* [PROBLEMS AND TASKS]:
1. In the AnakinScraper API documentation, list every field name in the request body for submitting a single-URL scrape job.
2. Reproduce the part of the AnakinScraper API documentation that opens with the words containing "Use the X-API-Key" and closes with "in every request.".
3. Extend the AnakinScraper API documentation, picking up after its last line.
(SOURCE EXTRACT begins)
API Documentation

Complete API reference for AnakinScraper. Learn how to integrate powerful web scraping into your application.

Quick Start

Get started with AnakinScraper in minutes. Follow these simple steps:

  1. 1

    Sign up for an account

    Create your free account by signing up here

  2. 2

    Get your API key

    Navigate to your dashboard and in Api keys section you can generate a new API key.

  3. 3

    Make your first API call

    Use the X-API-Key header with your key to authenticate requests (see examples below)

Authentication

All API requests require authentication using the X-API-Key header. Include your API key in every request.

API Endpoints

Submit Scrape Job

POST https://api.anakin.io/v1/request

Request Headers:

X-API-Key: your_api_key
Content-Type: application/json

Request Body (Single URL):

{
  "url": "https://example.com",
  "country": "us",
  "useBrowser": false,
  "generateJson": false,
  "forceFresh": false,
  "job_type": "url_scraper"
}

Response (202 Accepted):

{
  "jobId": "job_abc123xyz",
  "status": "pending"
}

The job is processed asynchronously. Use the jobId to check status and retrieve results.

Batch URL Scraping (up to 10 URLs)

POST https://api.anakin.io/v1/request

Request Body (Batch Mode):

{
  "job_type": "batch_url_scraper",
  "urls": [
    "https://example.com/page1",
    "https://example.com/page2",
    "https://example.com/page3"
  ],
  "country": "us",
  "useBrowser": false,
  "generateJson": false
}

Batch mode allows you to scrape up to 10 URLs in a single request. All URLs are processed in parallel, and you receive a parent job ID to track overall progress.

Get Job Status & Results

GET https://api.anakin.io/v1/request/{id}

Request Headers:

X-API-Key: your_api_key

Response (200 OK when completed) - Single URL:

{
  "id": "job_abc123xyz",
  "status": "completed",
  "url": "https://example.com",
  "jobType": "url_scraper",
  "country": "us",
  "html": "<html>...</html>",
  "markdown": "# Page content...",
  "generatedJson": {"data": {...}},
  "cached": false,
  "error": null,
  "createdAt": "2024-01-01T12:00:00Z",
  "completedAt": "2024-01-01T12:00:05Z",
  "durationMs": 5000
}

Response (200 OK when completed) - Batch Job:

{
  "id": "batch_abc123",
  "status": "completed",
  "jobType": "batch_url_scraper",
  "country": "us",
  "urls": ["https://example.com/page1", "https://example.com/page2"],
  "results": [
    {
      "index": 0,
      "url": "https://example.com/page1",
      "status": "completed",
      "html": "<html>...</html>",
      "markdown": "# Content...",
      "generatedJson": {"data": {...}},
      "cached": false,
      "durationMs": 3000
    },
    {
      "index": 1,
      "url": "https://example.com/page2",
      "status": "failed",
      "error": "Connection timeout",
      "durationMs": 5000
    }
  ],
  "createdAt": "2024-01-01T12:00:00Z",
  "completedAt": "2024-01-01T12:00:10Z",
  "durationMs": 10000
}

Response Fields:

status: Job status - pending, processing, completed, or failed

html: Raw HTML content (only present when status is completed)

markdown: Markdown version of the content (optional, when available)
(SOURCE EXTRACT ends)
(RECORDED INFORMATION begins)
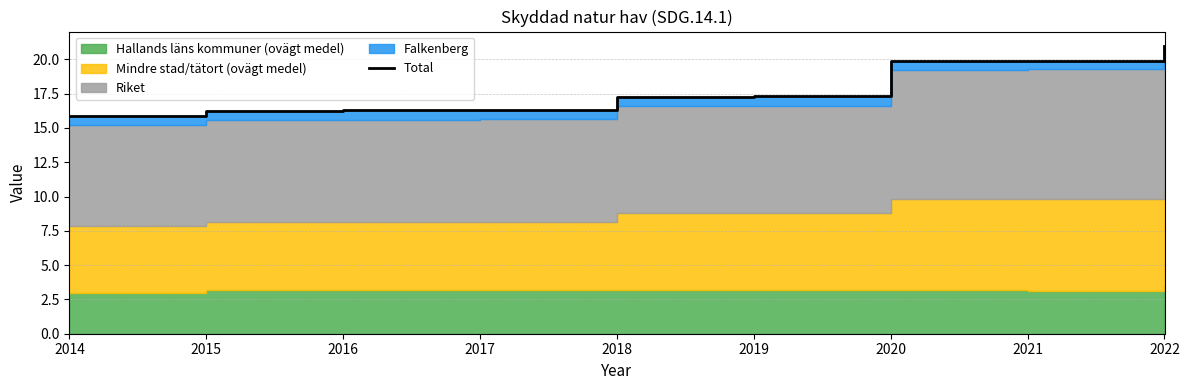

How many interior local peaks (higher than both neighbors) does the data have?

1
(RECORDED INFORMATION ends)
* [OUTPUTS BY TASK]:
1. url, country, useBrowser, generateJson, forceFresh, job_type

2.
Use the X-API-Key header with your key to authenticate requests (see examples below)

Authentication

All API requests require authentication using the X-API-Key header. Include your API key in every request.

3.
generatedJson: AI-extracted structured JSON data (only present when generateJson: true)

cached: Whether the result was served from cache (true means no credits consumed)

error: Error message (only present when status is failed)

durationMs: Time taken to complete the scrape in milliseconds

results: For batch jobs, array of results for each URL (only when all URLs are finished)

Get Job History

GET https://api.anakin.io/v1/history?limit=50&offset=0

Request Headers:

X-API-Key: your_api_key

Query Parameters:

limit: Number of jobs to return (1-1000, default: 50)

offset: Pagination offset (default: 0)

Returns an array of jobs with batch aggregation. Child jobs are excluded from the top-level list and aggregated under their parent batch job.

Get Available Countries

GET https://api.anakin.io/v1/countries

Returns a list of all 207 supported country codes for proxy routing.

Response (200 OK):

[
  { "name": "United States", "code": "us" },
  { "name": "United Kingdom", "code": "uk" },
  { "name": "Germany", "code": "de" },
  { "name": "Japan", "code": "jp" },
  ...
]

Search API3 credits

POST https://api.anakin.io/v1/search

Perform AI-powered web searches using Perplexity API. Returns search results with citations, snippets, and relevant content.

Request Headers:

X-API-Key: your_api_key
Content-Type: application/json

Request Body:

{
  "prompt": "latest AI developments 2024",
  "limit": 5
}

Response (200 OK):

{
  "jobId": "search_abc123xyz",
  "status": "completed",
  "result": {
    "query": "latest AI developments 2024",
    "answer": "Summary of search results...",
    "results": [
      {
        "url": "https://example.com/article",
        "title": "AI Developments 2024",
        "snippet": "Recent advancements in AI...",
        "date": "2024-01-15",
        "score": 0.95
      }
    ],
    "count": 5
  }
}

Parameters:

prompt: (required) Search query string

limit: (optional) Maximum number of results (default: 5)

Note: Search results are returned immediately (synchronous). Each search costs 3 credits.

Agentic Search APIAsync

POST https://api.anakin.io/v1/agentic-search

Advanced 4-stage search pipeline with automated research, web scraping, and comprehensive analysis. Ideal for in-depth research tasks.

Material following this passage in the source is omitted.